2008/9/28, Andreas Raab andreas.raab@gmx.de:
Yoshiki Ohshima wrote:
For that kind of web applications and servers that deals with stuff outside of Squeak, it doesn't serve a good purpose, because editting, displaying etc. are out of scope. Needless to say, the original idea was to make Squeak to be the dynamic, interactive, multilingualized, environment so there is mismatch. Web applications etc. historically comes after the goal.
Which wouldn't be a problem if the code was able to handle the data properly. Unfortunately, the effects of an "invalid" leading char are very, very strange (everything from crashing the scanner to raising weird errors in comparisons, character access etc). As it stands, an application that uses non-Latin characters off the web is best off by keeping everything in UTF-8.
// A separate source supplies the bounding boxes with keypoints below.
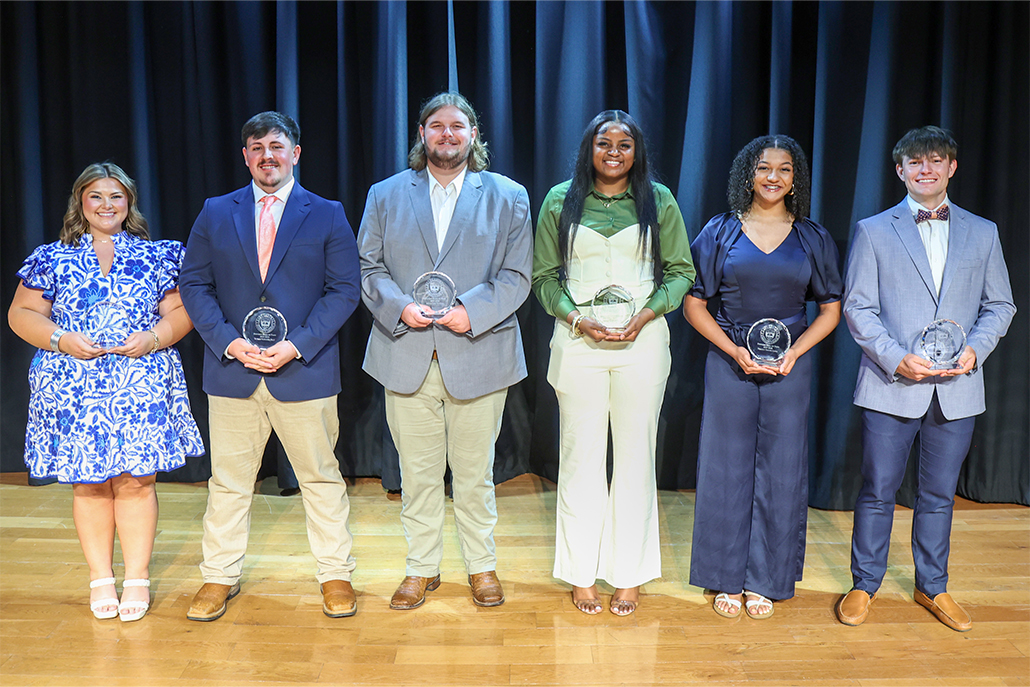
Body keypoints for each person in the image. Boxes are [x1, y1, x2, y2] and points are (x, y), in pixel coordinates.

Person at [178, 111, 361, 621]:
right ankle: (218, 577)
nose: (267, 156)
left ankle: (335, 575)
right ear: (245, 157)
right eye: (256, 148)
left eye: (276, 146)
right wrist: (229, 342)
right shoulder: (216, 211)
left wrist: (296, 345)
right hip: (233, 370)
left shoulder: (326, 213)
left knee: (321, 479)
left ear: (295, 153)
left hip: (303, 371)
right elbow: (193, 284)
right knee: (229, 482)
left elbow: (344, 289)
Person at [357, 92, 531, 610]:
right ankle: (420, 569)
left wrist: (469, 311)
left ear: (473, 134)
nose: (447, 135)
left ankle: (482, 567)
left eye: (457, 126)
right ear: (422, 134)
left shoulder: (508, 195)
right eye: (437, 126)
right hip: (405, 350)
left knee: (475, 475)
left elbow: (518, 275)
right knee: (417, 475)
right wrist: (399, 307)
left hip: (479, 352)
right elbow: (369, 269)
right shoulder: (386, 194)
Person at [8, 162, 204, 622]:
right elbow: (21, 314)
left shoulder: (158, 255)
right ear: (81, 202)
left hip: (140, 381)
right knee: (89, 482)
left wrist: (154, 337)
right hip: (73, 386)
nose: (106, 205)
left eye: (116, 196)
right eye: (96, 196)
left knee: (137, 482)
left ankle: (136, 576)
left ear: (129, 203)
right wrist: (61, 338)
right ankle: (101, 577)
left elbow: (180, 312)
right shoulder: (51, 257)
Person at [837, 126, 1015, 632]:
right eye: (914, 163)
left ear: (951, 168)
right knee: (877, 490)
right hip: (892, 383)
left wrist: (976, 349)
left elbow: (1000, 304)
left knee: (938, 494)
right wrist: (896, 358)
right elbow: (859, 307)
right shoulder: (874, 230)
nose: (925, 170)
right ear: (900, 171)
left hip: (957, 388)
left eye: (935, 161)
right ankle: (863, 584)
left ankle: (932, 587)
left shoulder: (984, 232)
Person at [532, 110, 695, 616]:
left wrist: (646, 315)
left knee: (635, 458)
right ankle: (581, 573)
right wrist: (577, 320)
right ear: (590, 148)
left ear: (636, 152)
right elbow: (543, 279)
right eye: (605, 143)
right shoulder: (560, 199)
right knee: (579, 458)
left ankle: (629, 574)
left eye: (625, 145)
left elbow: (681, 271)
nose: (614, 152)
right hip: (578, 342)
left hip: (641, 343)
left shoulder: (659, 200)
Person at [683, 135, 842, 620]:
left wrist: (794, 352)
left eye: (785, 169)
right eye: (763, 167)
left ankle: (766, 579)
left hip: (790, 366)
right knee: (725, 467)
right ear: (746, 174)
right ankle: (725, 577)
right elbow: (694, 304)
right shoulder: (720, 231)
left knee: (782, 468)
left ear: (796, 179)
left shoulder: (813, 237)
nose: (773, 177)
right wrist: (732, 349)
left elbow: (831, 310)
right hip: (730, 363)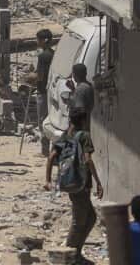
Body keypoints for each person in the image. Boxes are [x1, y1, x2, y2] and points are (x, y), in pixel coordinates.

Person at [45, 113, 103, 265]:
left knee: (91, 218)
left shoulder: (65, 136)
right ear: (83, 121)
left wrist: (48, 180)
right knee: (79, 222)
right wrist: (98, 181)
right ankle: (68, 257)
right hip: (82, 184)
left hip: (70, 183)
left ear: (70, 120)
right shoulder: (84, 136)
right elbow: (88, 160)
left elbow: (51, 156)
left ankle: (76, 254)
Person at [34, 29, 55, 156]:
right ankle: (53, 149)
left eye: (38, 39)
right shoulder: (54, 54)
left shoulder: (43, 56)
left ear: (44, 40)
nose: (37, 42)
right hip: (52, 90)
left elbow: (40, 76)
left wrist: (31, 78)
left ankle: (45, 150)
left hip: (42, 91)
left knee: (42, 120)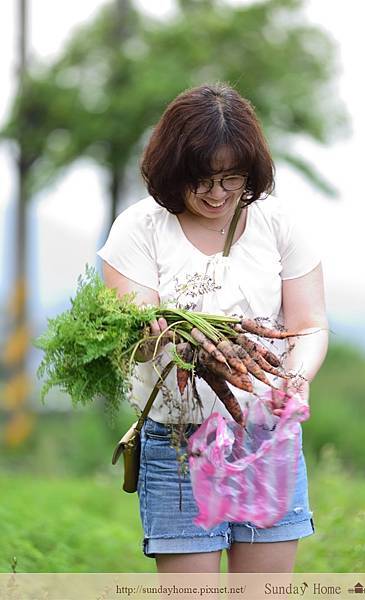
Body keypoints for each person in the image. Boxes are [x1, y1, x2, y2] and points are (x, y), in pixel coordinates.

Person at [97, 83, 328, 573]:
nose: (218, 193)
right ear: (172, 171)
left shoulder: (279, 224)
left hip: (267, 435)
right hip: (178, 442)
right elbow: (138, 333)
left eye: (231, 178)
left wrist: (294, 378)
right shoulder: (139, 230)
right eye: (201, 179)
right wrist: (164, 334)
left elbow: (309, 325)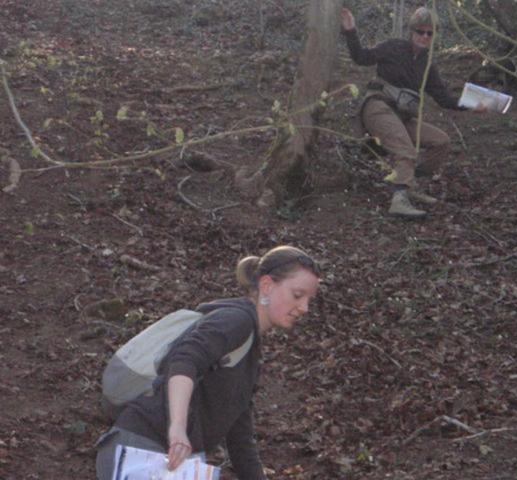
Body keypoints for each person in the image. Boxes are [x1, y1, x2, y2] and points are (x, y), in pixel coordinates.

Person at [95, 246, 321, 480]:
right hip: (144, 449)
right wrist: (177, 428)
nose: (304, 308)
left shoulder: (249, 352)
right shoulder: (237, 320)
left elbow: (240, 438)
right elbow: (184, 359)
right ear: (267, 285)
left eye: (309, 299)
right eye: (297, 295)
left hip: (174, 459)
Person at [341, 6, 486, 219]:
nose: (424, 37)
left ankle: (408, 182)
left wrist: (472, 105)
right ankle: (399, 200)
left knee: (441, 142)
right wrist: (350, 30)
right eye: (420, 31)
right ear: (412, 31)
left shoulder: (428, 65)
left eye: (430, 33)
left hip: (402, 116)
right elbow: (361, 57)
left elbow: (444, 98)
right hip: (378, 107)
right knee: (406, 149)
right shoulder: (393, 47)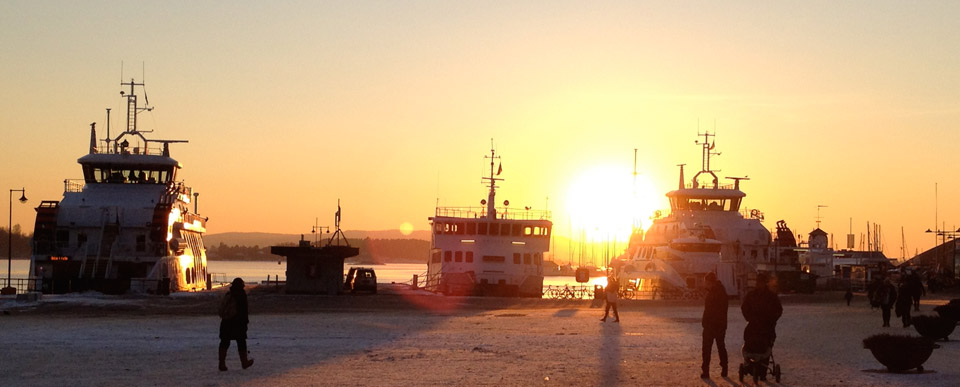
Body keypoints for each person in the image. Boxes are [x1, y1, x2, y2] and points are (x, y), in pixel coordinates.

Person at [741, 272, 782, 380]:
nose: (759, 284)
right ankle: (751, 367)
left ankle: (762, 371)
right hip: (754, 326)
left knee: (765, 347)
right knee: (752, 343)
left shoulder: (771, 296)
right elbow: (744, 308)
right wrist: (749, 318)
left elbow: (778, 310)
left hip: (766, 327)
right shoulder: (752, 295)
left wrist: (772, 320)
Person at [219, 278, 254, 371]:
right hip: (238, 323)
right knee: (241, 342)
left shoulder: (228, 295)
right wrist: (245, 322)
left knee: (224, 342)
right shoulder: (241, 295)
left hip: (226, 322)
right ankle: (244, 362)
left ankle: (221, 363)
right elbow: (244, 311)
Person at [701, 272, 728, 379]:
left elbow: (712, 310)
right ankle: (723, 368)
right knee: (720, 347)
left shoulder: (716, 292)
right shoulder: (719, 291)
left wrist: (706, 322)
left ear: (710, 282)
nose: (704, 284)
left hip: (713, 325)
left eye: (706, 282)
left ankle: (707, 370)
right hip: (717, 324)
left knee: (708, 349)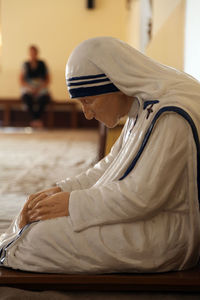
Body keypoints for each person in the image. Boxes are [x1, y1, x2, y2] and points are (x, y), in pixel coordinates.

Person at [0, 37, 199, 274]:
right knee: (36, 220)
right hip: (147, 217)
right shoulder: (143, 106)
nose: (87, 114)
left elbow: (142, 197)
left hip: (170, 234)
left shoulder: (171, 115)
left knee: (40, 236)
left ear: (117, 82)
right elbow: (110, 165)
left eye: (88, 100)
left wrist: (72, 204)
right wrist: (61, 190)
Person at [19, 45, 51, 128]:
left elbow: (47, 79)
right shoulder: (25, 64)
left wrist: (39, 88)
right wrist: (30, 88)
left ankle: (36, 120)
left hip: (41, 88)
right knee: (26, 98)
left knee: (44, 98)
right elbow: (21, 80)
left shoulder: (42, 64)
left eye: (34, 52)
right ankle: (36, 120)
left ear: (37, 53)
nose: (33, 54)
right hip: (29, 88)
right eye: (31, 52)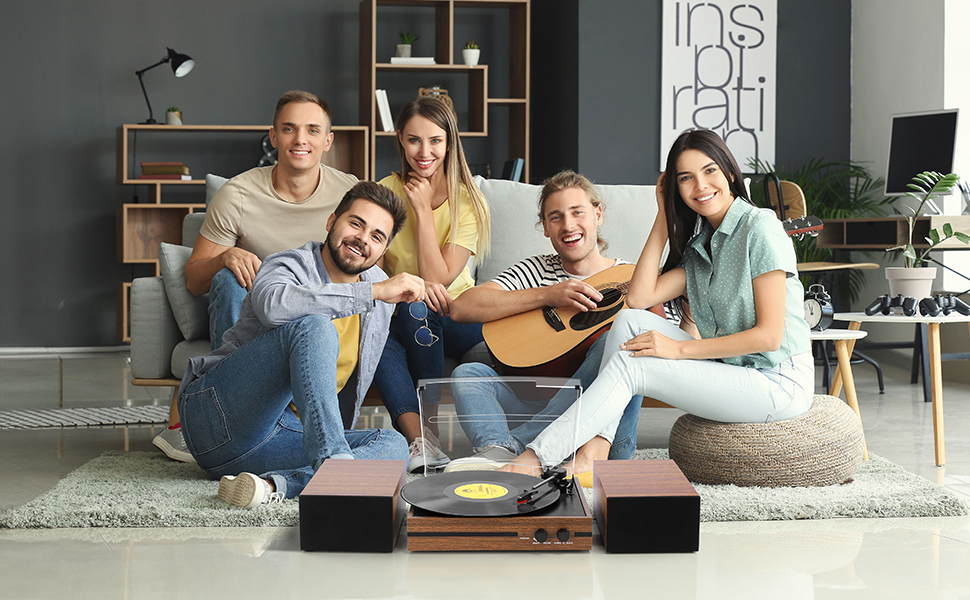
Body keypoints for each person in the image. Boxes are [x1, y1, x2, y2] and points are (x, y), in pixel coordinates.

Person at [500, 129, 815, 481]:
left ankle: (535, 458)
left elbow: (769, 338)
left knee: (635, 368)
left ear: (729, 173)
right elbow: (638, 299)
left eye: (709, 171)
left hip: (778, 381)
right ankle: (594, 450)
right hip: (737, 369)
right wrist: (663, 216)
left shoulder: (760, 229)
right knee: (630, 321)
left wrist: (679, 349)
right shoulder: (703, 245)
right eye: (686, 178)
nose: (700, 186)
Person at [178, 181, 422, 508]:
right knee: (314, 325)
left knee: (391, 445)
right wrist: (374, 294)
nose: (363, 238)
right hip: (219, 422)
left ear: (383, 251)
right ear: (331, 221)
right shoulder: (287, 265)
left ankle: (275, 485)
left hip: (280, 442)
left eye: (377, 236)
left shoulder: (379, 286)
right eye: (356, 223)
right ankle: (336, 471)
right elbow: (273, 307)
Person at [153, 90, 358, 463]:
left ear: (328, 141)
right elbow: (196, 280)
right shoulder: (238, 194)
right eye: (289, 129)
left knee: (386, 446)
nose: (300, 140)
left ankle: (289, 455)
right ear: (273, 136)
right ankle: (233, 410)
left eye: (313, 130)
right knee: (227, 281)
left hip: (317, 317)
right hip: (255, 320)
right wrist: (225, 257)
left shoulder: (349, 193)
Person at [444, 170, 688, 473]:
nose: (568, 225)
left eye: (577, 212)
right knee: (469, 374)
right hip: (531, 406)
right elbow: (461, 308)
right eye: (556, 217)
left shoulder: (636, 278)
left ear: (598, 214)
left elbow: (670, 347)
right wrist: (548, 295)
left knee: (616, 343)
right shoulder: (536, 271)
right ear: (545, 227)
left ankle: (516, 452)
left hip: (601, 435)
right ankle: (498, 450)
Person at [371, 96, 492, 472]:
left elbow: (439, 278)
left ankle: (430, 432)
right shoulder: (383, 193)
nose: (424, 152)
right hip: (401, 309)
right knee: (376, 330)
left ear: (450, 142)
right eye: (414, 140)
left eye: (435, 141)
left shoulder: (469, 202)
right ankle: (420, 442)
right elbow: (368, 267)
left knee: (416, 306)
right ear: (400, 140)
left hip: (459, 314)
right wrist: (406, 287)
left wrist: (422, 210)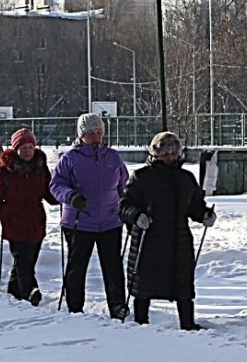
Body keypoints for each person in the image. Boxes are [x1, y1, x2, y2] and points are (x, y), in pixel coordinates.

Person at [120, 130, 216, 328]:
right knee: (144, 284)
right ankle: (140, 322)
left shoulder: (186, 178)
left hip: (178, 240)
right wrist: (137, 216)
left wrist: (205, 215)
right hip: (149, 239)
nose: (170, 157)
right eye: (165, 153)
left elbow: (195, 206)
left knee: (183, 284)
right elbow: (123, 206)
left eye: (173, 153)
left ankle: (187, 323)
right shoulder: (141, 177)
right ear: (155, 154)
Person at [50, 112, 131, 316]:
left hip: (110, 220)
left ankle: (118, 305)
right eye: (91, 133)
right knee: (77, 267)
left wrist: (126, 209)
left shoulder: (113, 156)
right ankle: (74, 306)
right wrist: (71, 197)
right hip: (79, 222)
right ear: (81, 135)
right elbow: (56, 185)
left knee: (113, 267)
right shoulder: (70, 158)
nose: (96, 137)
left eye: (99, 133)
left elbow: (124, 185)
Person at [0, 127, 53, 305]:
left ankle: (13, 295)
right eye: (23, 147)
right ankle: (30, 292)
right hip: (14, 221)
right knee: (22, 259)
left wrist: (64, 196)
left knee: (27, 261)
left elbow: (48, 192)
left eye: (30, 147)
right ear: (15, 149)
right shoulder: (5, 170)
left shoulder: (40, 167)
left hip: (36, 221)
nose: (27, 151)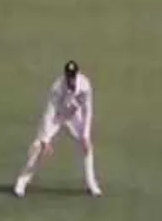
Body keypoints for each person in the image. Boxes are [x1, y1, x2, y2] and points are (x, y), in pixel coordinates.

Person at [13, 60, 101, 197]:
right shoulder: (57, 88)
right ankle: (22, 182)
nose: (70, 79)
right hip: (57, 117)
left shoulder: (85, 86)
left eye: (73, 76)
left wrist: (85, 136)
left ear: (77, 74)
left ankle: (92, 184)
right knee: (38, 148)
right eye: (68, 76)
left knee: (87, 147)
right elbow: (49, 113)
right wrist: (45, 140)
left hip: (73, 117)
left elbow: (87, 111)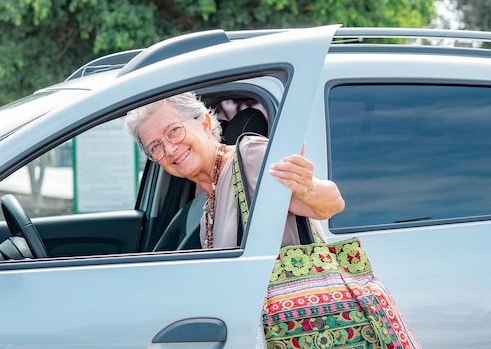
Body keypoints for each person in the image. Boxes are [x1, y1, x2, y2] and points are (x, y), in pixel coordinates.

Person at [125, 91, 344, 249]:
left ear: (204, 123)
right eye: (156, 146)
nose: (170, 149)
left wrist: (309, 188)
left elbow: (332, 205)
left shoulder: (251, 157)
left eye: (174, 130)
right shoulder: (208, 203)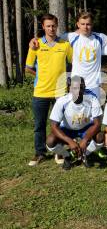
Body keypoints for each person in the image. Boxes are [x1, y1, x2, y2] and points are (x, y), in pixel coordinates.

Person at [30, 12, 107, 101]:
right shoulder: (70, 37)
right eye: (82, 24)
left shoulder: (101, 37)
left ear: (92, 24)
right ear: (78, 24)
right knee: (76, 113)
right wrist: (34, 40)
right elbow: (51, 38)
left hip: (94, 85)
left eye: (88, 24)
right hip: (76, 85)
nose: (85, 27)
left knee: (94, 113)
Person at [25, 14, 73, 166]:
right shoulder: (36, 45)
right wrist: (41, 76)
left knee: (60, 124)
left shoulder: (65, 45)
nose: (51, 28)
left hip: (61, 92)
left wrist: (67, 79)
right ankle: (39, 153)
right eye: (48, 26)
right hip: (40, 92)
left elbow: (72, 65)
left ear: (57, 25)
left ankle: (58, 151)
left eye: (53, 25)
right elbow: (28, 68)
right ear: (43, 27)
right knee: (39, 125)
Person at [46, 76, 104, 170]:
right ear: (69, 88)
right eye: (74, 88)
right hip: (67, 129)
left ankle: (86, 154)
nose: (78, 90)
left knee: (100, 137)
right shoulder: (62, 101)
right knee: (50, 141)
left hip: (85, 128)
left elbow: (97, 124)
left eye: (81, 87)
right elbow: (53, 126)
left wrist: (85, 140)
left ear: (84, 87)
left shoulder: (92, 99)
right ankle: (67, 155)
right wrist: (70, 142)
BTW, one way to deal with this properly is by providing a leading char upon input conversion (i.e., utf8ToSqueak would then insert the proper leading chars for each character). As a matter of fact, I think this is what Unicode class>>value: should do (instead of substituting the environmental leading char).
If you need to retain these extra information, sending the strings without going through UTF-8 conversion makes more sense.
Or provide it via additional attributes. I still think that language information would best be modeled by a text attribute - in which case we have a plain Unicode implementation for strings as well as the ability to provide the disambiguation in text where required.
Cheers,
- Andreas